5. Grape and orange whip

Number of serving: 2
Size of serving: 1 orange case


Orange  : 150 g/large
Orange flavored
Jelly crystals  : 15 g
Water  : 30 ml
Cream, whipped  : 15 g/1 tablespoon
Egg white  : 2
Grapes  : 30 g


  1. Halve the orange carefully. Crimp the edges. Squeeze out the juice but keep the orange cases intact.
  2. Dissolve the jelly crystals in 2 tablespoon hot water. Let it cool a little, then add orange juice to make 3/8 cup (add water if required).
  3. Allow to cool in the fridge (not in the freezer) till it begins to stiffen slightly.
  4. Whisk the cream, whisk the egg white stiffly and fold these in the semi-stiffened mixture.
  5. Put a layer of de seeded grapes at the bottom of each orange case, reserve some grapes for decoration. Top with jelly mixture and let it set in the fridge (not in freezer).
  6. Serve decorated with halved grapes.
  7. Nutritive value per serving: 76 Cal, 1.6 g protein, 2.7 g fat, 11.5 g carbohydrate,    1.3 g fiber.

6. Raspberry sparkle

Number of serving: 1
Size of serving: 1 mould


Orange  : 150 g

Skimmed milk  : 60 ml
Gelatin  : 5 g
Raspberries  : 20 g
Low calorie sweetener: 1 drop


  1. Boil milk with half the gelatin and add sweetener. Put into a jelly mould and set.
  2. Extract juice out of orange. Heat juice with gelatin and cool.

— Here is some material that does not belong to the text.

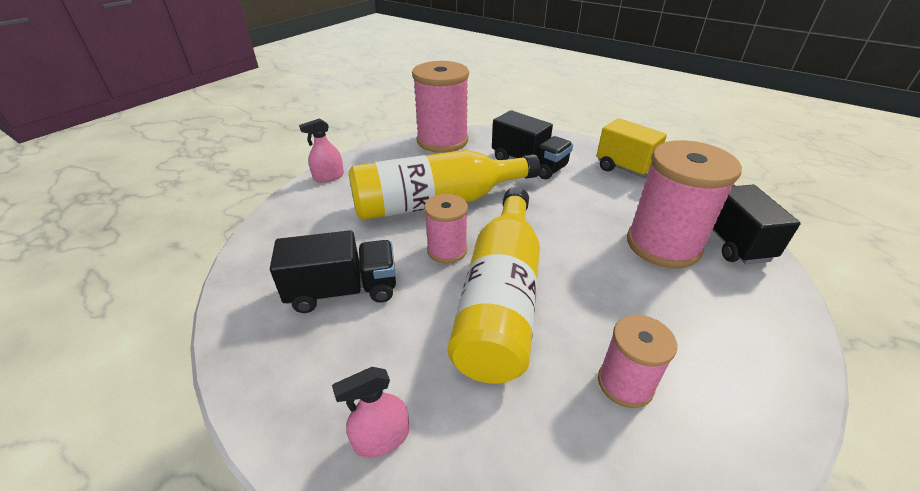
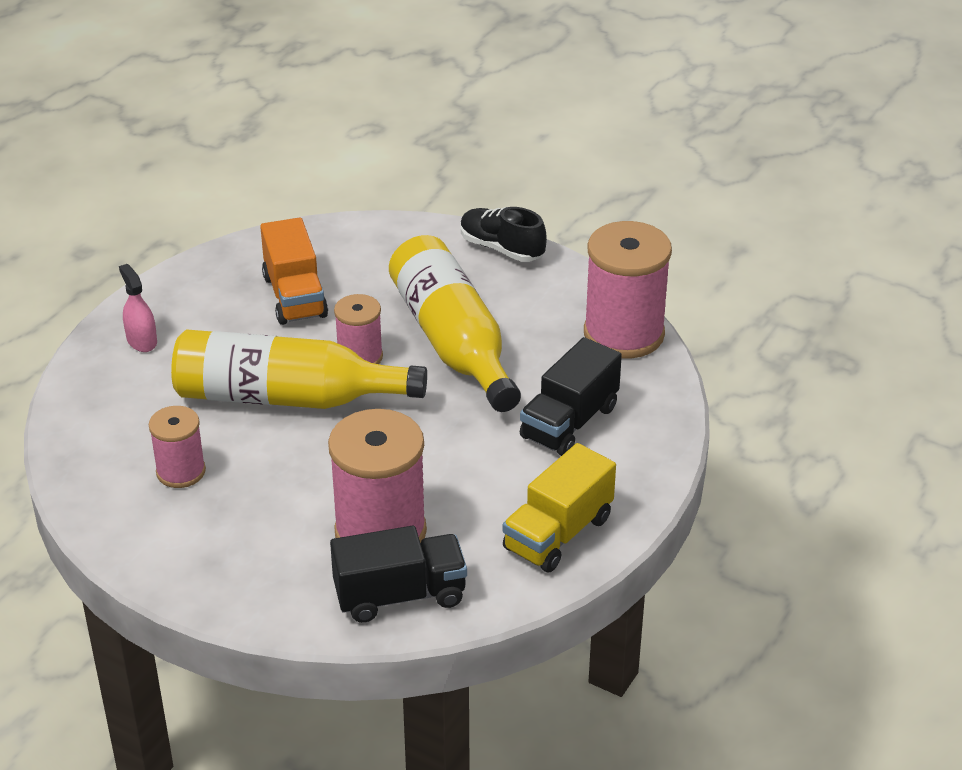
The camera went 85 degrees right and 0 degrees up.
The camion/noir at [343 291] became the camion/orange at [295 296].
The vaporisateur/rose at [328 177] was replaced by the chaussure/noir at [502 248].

When milk is set, pour the juice over it.
  3. Put stewed raspberries into the orange juice when it is half set.
  4. Set in a refrigerator.
  5. Garnish with halved raspberries, after removing from mould.
  6. Nutritive value per serving: 58 Cal, 2 g fat, 4 g carbohydrate.

7. Fruity tarts

Number of serving: 4
Size of serving: 1 tart


Buckwheat flour  : 20 g 

Soy flour  : 20 g
Maize flour  : 20 g
Curd  : 40 g
Apple  : 40 g
Papaya  : 40 g
Guava  : 40 g
Egg white  : 60 g
Baking powder  : 1 teaspoon
Lemon juice  : 1 teaspoon
Green gram, sprouted  : 20 g


  1. Roast soy flour and mix with buckwheat flour and maize flour.
  2. Add baking powder and strain juice.
  3. Beat egg white to a stiff stage and fold into the flour.
  4. Using curd, knead the flour into soft dough.
  5. Roll out, cut into round, and line tart moulds.
  6. Bake in a moderate oven till done (15-20 minutes).
  7. Dice fruits and add lemon juice and spread out.
  8. Fill tartlets with fruit and sprout mixture.
  9. Nutritive value per serving: 82 Cal, 5.6 g protein, 1.3 g fat, 10.6 g carbohydrate.